Vendredi 17 mai, une délégation des organisations syndicales de la CMA 76 a été reçue pendant près de deux heures par le directeur de la DIRECCTE Haute Normandie qui représentait le préfet de Région.

Deux représentants nationaux de la CFDT chambre de métiers ont participé à cette rencontre qui avait pour objet le «  plan de redressement » de la CMA 76. 

Ce « plan de redressement » consiste en fait à des suppressions de poste et à des licenciements dans un établissement public qui a dû supporter de graves disfonctionnements pendant plusieurs mandatures. 

Dans ce contexte, les salariés de cette CMA ont malgré tout continué d’assurer pleinement leur mission de service public auprès des artisans et des publics en formation. 

Les représentants syndicaux ont durant l’entretien avec la DIRECCTE, attiré l’attention de la tutelle régionale sur le non- respect des dispositions obligatoires du statut par la direction à savoir : 

*L’absence de fiche de poste des agents

*L’absence de règlement des services

*Un plan de formation du personnel non conforme

*La non-communication des bilans sociaux et des budgets prévisionnels

*Les entraves répétées au fonctionnement de la CPL et du CHS 

Ils ont alerté la tutelle sur la très forte dégradation des conditions de travail dans cette CMA,   notamment depuis deux ans et sur les situations de souffrance des agents qui s’aggravent suite aux pratiques de la direction de la CMA 76. 
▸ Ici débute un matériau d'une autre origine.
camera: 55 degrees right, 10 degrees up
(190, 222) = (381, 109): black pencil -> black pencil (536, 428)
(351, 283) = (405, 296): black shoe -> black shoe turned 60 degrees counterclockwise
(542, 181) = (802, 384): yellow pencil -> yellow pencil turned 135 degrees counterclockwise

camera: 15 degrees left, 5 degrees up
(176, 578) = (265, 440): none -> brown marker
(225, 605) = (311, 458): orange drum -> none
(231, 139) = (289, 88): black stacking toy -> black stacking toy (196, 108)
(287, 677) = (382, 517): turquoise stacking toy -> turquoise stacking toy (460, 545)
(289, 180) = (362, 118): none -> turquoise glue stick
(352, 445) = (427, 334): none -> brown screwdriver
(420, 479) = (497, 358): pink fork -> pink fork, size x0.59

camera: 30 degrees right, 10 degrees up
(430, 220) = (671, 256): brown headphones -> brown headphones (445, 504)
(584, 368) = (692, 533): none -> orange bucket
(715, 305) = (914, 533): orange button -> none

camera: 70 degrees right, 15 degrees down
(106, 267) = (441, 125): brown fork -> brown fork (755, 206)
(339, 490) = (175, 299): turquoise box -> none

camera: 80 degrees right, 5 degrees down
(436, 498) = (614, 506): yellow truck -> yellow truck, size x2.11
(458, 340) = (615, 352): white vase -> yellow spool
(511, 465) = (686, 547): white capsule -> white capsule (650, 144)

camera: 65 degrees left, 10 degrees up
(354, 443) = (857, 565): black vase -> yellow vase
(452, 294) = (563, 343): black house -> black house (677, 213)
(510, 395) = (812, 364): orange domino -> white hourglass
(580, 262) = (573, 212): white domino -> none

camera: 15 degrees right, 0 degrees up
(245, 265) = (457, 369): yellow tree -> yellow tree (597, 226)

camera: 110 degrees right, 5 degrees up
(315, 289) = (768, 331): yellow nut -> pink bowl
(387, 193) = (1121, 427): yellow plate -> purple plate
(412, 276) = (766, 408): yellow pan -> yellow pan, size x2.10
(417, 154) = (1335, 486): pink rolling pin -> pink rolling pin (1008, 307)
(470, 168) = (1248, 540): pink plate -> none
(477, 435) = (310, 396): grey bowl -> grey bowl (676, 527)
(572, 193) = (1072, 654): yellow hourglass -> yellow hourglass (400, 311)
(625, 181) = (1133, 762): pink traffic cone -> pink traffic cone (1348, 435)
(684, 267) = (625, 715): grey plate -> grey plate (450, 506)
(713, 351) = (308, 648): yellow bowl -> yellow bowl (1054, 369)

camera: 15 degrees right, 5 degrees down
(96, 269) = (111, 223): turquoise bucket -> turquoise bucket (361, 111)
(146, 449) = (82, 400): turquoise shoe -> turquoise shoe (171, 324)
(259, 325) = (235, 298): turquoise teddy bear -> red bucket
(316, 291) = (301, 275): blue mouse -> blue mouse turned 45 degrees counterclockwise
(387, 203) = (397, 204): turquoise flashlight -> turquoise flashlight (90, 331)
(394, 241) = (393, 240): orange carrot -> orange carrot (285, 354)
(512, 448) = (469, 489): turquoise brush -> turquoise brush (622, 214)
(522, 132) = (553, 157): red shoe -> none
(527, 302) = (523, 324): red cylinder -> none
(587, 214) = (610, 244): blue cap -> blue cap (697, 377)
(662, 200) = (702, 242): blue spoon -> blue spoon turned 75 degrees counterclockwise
Ils ont rappelé que la CMA devait assumer sa responsabilité en matière de protection de la santé physique et mentale des agents et de prévention des risques psycho-sociaux ce qui n’est pas le cas actuellement. 

En effet, à ce jour aucune mesure n’a été mise en place par la CMA 76 pour protéger les agents malgré les recommandations du rapport ministériel de 2008 sur le fonctionnement de cette CMA.

Les représentants syndicaux ont indiqué à la tutelle que la CMA 76 devra assumer pleinement les conséquences de ses lourdes carences notamment en cas d’accident.  

Ils ont demandé :  

*que l’étude sur les RPS préconisée soit mise en oeuvre sans délai dans cette CMA,

*que la CMA 76 se conforme aux obligations du statut

*que les instances représentatives ne soient plus entravées dans leur fonctionnement,

*qu’un moratoire soit mis en œuvre sur le plan de suppressions de poste avec l’ouverture d’une table ronde,

*et le maintien des missions de service public assumées par cette CMA.

Le directeur de la DIRECCTE a indiqué que le Préfet apportera une réponse rapide à ces demandes.